AIM OF THE EXERCISE - From the data that follows, print exactly the lines starting at the one containing "ring tip: (952, 289)" and ending at the one containing "thumb cmc: (109, 124)"; include both of them and nothing more.

Collected data
========
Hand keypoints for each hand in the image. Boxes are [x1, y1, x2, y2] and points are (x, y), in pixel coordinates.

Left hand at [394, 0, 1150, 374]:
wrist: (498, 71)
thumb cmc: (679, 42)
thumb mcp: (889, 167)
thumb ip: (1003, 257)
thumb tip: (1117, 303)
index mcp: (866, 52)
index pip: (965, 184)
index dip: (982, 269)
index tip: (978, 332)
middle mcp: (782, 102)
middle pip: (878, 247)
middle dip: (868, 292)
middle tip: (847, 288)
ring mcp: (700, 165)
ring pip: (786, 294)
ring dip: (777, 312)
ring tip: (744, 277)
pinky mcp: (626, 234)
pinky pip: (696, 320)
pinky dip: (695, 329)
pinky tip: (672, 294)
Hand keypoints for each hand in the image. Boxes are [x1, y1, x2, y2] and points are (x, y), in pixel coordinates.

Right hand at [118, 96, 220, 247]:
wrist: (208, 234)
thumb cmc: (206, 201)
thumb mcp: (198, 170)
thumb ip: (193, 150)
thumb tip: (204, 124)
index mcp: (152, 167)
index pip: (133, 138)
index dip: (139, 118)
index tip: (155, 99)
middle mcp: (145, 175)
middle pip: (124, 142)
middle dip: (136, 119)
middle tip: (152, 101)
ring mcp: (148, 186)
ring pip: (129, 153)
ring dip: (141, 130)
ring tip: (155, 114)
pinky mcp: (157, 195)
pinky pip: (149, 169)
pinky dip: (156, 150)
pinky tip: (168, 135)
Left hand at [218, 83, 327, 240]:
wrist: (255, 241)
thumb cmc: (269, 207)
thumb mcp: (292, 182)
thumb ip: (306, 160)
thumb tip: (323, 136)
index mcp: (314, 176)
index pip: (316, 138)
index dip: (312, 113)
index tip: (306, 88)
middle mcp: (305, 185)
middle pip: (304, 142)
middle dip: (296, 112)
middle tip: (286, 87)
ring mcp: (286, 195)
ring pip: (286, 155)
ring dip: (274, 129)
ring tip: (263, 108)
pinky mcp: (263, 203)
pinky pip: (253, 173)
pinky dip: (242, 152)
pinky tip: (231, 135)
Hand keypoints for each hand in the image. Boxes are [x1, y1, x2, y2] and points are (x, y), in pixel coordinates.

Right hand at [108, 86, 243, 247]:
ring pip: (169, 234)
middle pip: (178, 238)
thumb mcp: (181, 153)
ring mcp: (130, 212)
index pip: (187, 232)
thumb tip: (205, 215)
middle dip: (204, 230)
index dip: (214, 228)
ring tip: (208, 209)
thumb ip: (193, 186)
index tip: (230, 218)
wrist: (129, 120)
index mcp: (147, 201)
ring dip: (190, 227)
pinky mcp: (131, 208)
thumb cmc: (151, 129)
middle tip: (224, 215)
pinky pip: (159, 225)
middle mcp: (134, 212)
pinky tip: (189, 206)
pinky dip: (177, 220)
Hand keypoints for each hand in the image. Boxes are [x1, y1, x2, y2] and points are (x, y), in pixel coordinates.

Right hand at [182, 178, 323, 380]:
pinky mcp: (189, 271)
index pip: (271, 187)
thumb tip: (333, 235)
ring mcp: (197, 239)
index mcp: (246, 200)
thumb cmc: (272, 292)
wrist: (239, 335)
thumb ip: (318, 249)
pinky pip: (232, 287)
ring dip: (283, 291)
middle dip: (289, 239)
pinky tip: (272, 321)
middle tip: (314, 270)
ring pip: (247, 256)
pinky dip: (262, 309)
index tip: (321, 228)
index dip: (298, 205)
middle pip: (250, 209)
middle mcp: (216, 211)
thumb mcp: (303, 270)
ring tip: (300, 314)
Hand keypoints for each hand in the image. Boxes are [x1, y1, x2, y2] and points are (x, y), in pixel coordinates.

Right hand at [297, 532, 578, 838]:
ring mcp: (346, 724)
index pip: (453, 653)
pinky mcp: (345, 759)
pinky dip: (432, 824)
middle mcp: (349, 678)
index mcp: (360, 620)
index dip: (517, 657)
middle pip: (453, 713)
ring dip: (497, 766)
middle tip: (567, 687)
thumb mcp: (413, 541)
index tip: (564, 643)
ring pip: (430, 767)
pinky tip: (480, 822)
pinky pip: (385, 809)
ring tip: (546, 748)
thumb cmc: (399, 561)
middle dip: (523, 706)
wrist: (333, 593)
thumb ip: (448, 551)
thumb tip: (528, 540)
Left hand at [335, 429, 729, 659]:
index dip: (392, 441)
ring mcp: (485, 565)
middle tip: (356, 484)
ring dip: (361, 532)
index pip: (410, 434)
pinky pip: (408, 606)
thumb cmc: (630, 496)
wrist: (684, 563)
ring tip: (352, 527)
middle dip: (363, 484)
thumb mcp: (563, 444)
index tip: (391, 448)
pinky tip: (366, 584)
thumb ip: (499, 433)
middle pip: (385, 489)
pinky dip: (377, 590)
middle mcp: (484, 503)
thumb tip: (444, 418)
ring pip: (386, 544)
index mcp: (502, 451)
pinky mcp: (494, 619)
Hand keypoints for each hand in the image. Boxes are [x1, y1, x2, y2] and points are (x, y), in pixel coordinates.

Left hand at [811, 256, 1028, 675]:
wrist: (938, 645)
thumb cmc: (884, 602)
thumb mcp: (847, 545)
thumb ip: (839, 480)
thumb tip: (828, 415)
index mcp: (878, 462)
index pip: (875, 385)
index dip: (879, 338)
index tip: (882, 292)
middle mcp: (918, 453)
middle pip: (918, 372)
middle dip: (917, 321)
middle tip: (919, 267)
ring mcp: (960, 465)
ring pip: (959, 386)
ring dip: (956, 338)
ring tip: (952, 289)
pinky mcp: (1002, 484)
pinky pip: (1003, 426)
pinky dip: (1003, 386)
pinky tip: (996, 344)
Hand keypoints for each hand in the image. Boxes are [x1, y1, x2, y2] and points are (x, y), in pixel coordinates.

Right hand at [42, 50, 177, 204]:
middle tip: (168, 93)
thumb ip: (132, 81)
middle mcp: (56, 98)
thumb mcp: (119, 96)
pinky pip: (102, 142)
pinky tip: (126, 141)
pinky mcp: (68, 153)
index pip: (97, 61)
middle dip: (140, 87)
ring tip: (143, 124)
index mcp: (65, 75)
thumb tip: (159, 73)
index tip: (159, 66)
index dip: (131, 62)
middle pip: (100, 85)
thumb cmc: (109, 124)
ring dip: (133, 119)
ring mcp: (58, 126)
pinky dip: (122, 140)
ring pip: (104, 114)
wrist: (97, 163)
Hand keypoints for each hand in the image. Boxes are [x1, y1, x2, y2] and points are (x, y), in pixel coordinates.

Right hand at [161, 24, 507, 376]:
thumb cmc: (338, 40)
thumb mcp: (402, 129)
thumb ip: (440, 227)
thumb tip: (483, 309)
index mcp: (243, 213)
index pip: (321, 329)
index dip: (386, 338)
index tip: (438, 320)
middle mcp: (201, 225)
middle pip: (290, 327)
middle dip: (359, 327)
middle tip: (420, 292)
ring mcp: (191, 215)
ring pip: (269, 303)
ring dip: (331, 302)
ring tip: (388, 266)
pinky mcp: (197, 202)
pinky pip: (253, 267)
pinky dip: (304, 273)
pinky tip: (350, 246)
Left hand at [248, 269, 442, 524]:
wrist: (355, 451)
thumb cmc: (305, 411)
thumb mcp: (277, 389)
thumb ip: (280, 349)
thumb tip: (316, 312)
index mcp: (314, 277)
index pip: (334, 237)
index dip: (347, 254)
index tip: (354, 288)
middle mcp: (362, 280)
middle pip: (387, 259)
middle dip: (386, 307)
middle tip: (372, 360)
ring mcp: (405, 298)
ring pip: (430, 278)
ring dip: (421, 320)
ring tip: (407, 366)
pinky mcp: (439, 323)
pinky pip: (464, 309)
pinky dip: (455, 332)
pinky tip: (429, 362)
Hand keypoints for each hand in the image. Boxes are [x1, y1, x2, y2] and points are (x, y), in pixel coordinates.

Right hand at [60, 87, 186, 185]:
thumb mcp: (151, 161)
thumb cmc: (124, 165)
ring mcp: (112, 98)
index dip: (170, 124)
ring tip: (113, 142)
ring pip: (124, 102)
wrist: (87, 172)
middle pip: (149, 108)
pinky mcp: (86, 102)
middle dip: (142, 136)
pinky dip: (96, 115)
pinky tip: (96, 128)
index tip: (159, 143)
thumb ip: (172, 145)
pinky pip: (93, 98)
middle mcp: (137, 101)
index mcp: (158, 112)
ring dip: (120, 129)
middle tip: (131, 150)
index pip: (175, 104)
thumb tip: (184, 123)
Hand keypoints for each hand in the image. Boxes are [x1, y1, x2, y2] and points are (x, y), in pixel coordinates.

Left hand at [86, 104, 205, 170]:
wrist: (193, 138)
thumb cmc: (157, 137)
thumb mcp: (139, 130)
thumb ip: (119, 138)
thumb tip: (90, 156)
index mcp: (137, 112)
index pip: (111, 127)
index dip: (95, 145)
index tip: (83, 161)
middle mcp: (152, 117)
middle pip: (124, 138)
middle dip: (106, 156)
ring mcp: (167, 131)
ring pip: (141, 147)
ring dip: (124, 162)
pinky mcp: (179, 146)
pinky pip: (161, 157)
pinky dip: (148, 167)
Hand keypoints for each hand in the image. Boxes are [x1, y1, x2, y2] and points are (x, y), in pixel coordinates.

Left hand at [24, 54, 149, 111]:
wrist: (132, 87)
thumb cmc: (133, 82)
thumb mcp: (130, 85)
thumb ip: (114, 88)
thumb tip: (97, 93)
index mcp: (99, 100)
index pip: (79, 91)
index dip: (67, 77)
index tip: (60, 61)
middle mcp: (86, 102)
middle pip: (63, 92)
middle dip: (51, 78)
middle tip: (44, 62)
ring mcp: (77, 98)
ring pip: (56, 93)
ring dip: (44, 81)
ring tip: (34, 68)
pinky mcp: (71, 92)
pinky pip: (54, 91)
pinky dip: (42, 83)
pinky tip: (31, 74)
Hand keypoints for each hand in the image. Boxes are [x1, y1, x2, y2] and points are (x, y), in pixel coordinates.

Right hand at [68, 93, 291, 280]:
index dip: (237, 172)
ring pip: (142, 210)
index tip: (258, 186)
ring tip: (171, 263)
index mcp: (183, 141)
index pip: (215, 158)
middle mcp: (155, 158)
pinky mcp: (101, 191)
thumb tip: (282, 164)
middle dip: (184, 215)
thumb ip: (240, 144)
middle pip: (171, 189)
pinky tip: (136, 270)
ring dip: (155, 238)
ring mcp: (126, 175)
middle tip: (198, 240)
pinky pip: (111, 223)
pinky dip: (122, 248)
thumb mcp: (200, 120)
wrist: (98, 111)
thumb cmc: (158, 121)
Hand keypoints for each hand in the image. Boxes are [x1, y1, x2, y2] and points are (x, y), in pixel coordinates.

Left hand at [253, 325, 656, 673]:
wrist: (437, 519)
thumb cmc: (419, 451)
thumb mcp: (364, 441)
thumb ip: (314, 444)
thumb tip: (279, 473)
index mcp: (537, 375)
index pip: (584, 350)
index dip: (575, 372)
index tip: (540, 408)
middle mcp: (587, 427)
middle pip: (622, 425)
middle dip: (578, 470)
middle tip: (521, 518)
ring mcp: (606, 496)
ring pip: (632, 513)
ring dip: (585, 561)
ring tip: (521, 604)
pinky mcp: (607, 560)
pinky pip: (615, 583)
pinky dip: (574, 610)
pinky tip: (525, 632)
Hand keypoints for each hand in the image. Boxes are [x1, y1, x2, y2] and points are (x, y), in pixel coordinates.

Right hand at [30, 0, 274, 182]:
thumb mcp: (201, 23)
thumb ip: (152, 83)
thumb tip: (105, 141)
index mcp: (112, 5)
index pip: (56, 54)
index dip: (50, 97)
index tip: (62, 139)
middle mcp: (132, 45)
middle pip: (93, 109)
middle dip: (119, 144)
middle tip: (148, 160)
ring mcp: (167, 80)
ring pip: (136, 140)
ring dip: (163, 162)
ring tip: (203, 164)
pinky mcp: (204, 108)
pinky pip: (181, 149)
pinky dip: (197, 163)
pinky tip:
========
RESPONSE TO THIS TASK -
ring tip: (952, 289)
pinky mcp: (1002, 484)
pinky pip: (1003, 426)
pinky dip: (1003, 386)
pinky tip: (996, 344)
Hand keypoints for each hand in the image. Boxes are [x1, y1, x2, y2] and points are (x, y), in pixel coordinates.

Right hand at [42, 50, 177, 204]:
middle tip: (168, 93)
thumb ip: (132, 81)
middle mcp: (56, 98)
thumb mcp: (119, 96)
pinky pip: (102, 142)
pinky tip: (126, 141)
pinky mcp: (68, 153)
index pip: (97, 61)
middle dip: (140, 87)
ring tip: (143, 124)
index mcp: (65, 75)
thumb tip: (159, 73)
index tip: (159, 66)
index dip: (131, 62)
middle pip: (100, 85)
thumb cmc: (109, 124)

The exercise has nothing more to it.